Rushdie's writings have garnered several literary prizes, including the Booker Prize for his 1981 book, Midnight's Children. But it was his fourth novel "The Satanic Verses," that drew the greatest scrutiny as some Muslims found the book to be sacrilegious, and its publication in 1988 sparked public demonstrations.
The late Iranian leader Ayatollah Ruhollah Khomeini, who described the book as an insult to Islam and Prophet Mohammed, issued a religious decree, or fatwa, calling for Rushdie's death in 1989.
Authorities were at New Jersey home connected to suspect
The suspect in the attack was identified as Hadi Matar from Fairview, New Jersey, New York State Troop Commander Major Eugene J. Staniszewski said Friday evening during a news conference.
The attack occurred around 10:45 a.m. as Rushdie was being introduced, a witness told CNN. A man in a black shirt appeared to be "punching" the author. The witness, who was about 75 feet from the stage, did not hear the attacker say anything or see a weapon.
Another witness, Joyce Lussier, was sitting in the second row when she saw a man who "lurched across the stage and got right to Mr. Rushdie.
"He came in the left side and leapt across the stage and just lunged at him. In, I don't know, two seconds he was across that stage," Lussier said. She heard people screaming and crying and saw people from the audience rushing up to the stage, she said.
Matar, 24, allegedly stabbed Rushdie at least once in the neck and at least once in the abdomen, state police said. Staff and audience members rushed to the attacker and put him on the ground before a state trooper took him into custody, police said.
On Friday evening, police had blocked off the street to the New Jersey home believed connected to the suspect.
Iran's bounty was never lifted
Rushdie, the son of a successful Muslim businessman in India, was educated in England, first at Rugby School and later at the University of Cambridge where he received a master's degree in history.
After college, he began working as an advertising copywriter in London, before publishing his first novel, "Grimus" in 1975.

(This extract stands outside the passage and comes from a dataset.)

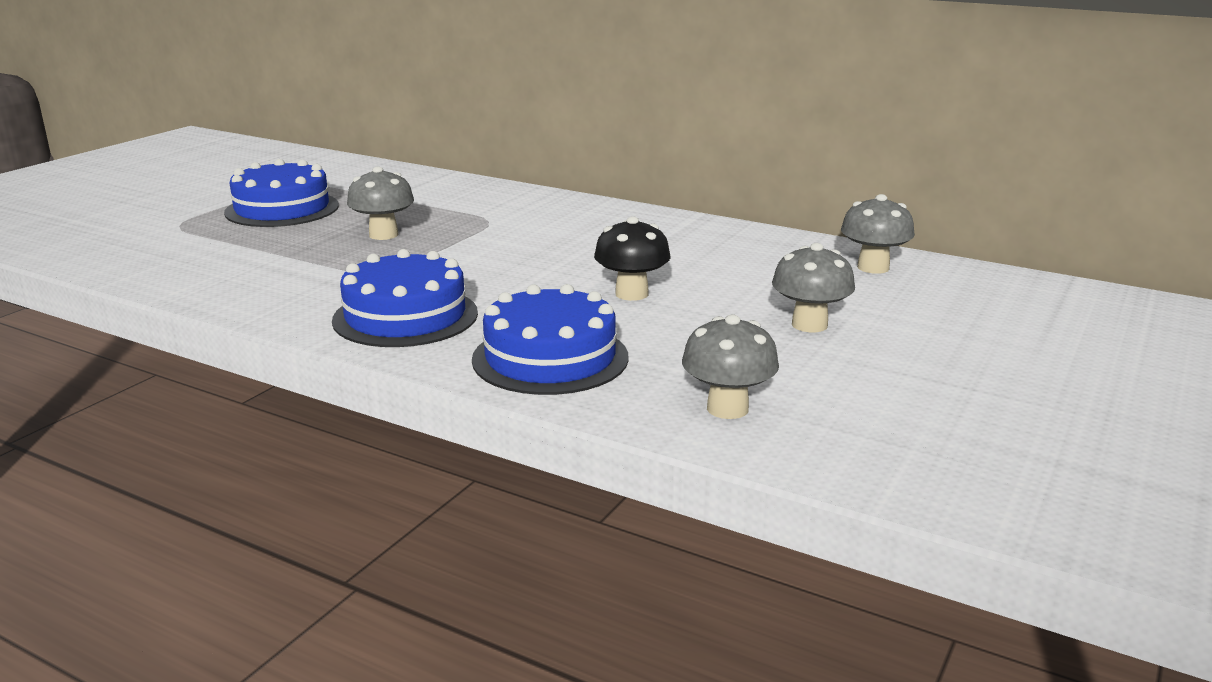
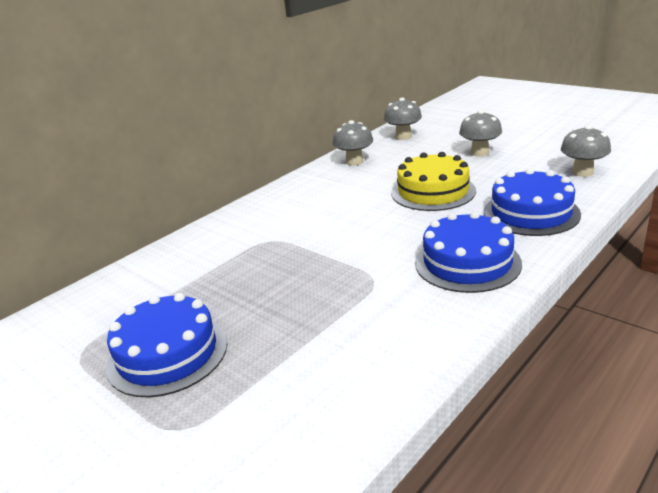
camera: 75 degrees left, 5 degrees up
(383, 235) = (282, 285): grey mushroom -> grey mushroom (354, 162)
(631, 294) = (433, 191): black mushroom -> yellow cake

In 1989, as a result of the fatwa, Rushdie began a decade under British protection.
Rushdie told CNN in 1999 that the experience taught him "to value even more ... intensely the things that I valued before, such as the art of literature and the freedom of expression and the right to say things that other people don't like.
"It may have been an unpleasant decade, but it was the right fight, you know. It was fighting for the things that I most believe in against things I most dislike, which are bigotry and fanaticism and censorship."
The bounty against Rushdie has never been lifted, though in 1998 the Iranian government sought to distance itself from the fatwa by pledging not to seek to carry it out.
Despite that, Iran's Supreme Leader Ayatollah Ali Khamenei recently reaffirmed the religious edict.
In February 2017, on Khamenei's official website, the supreme leader was asked if the "fatwa against Rushdie was still in effect," to which Khamenei confirmed it was, saying, "The decree is as Imam Khomeini issued."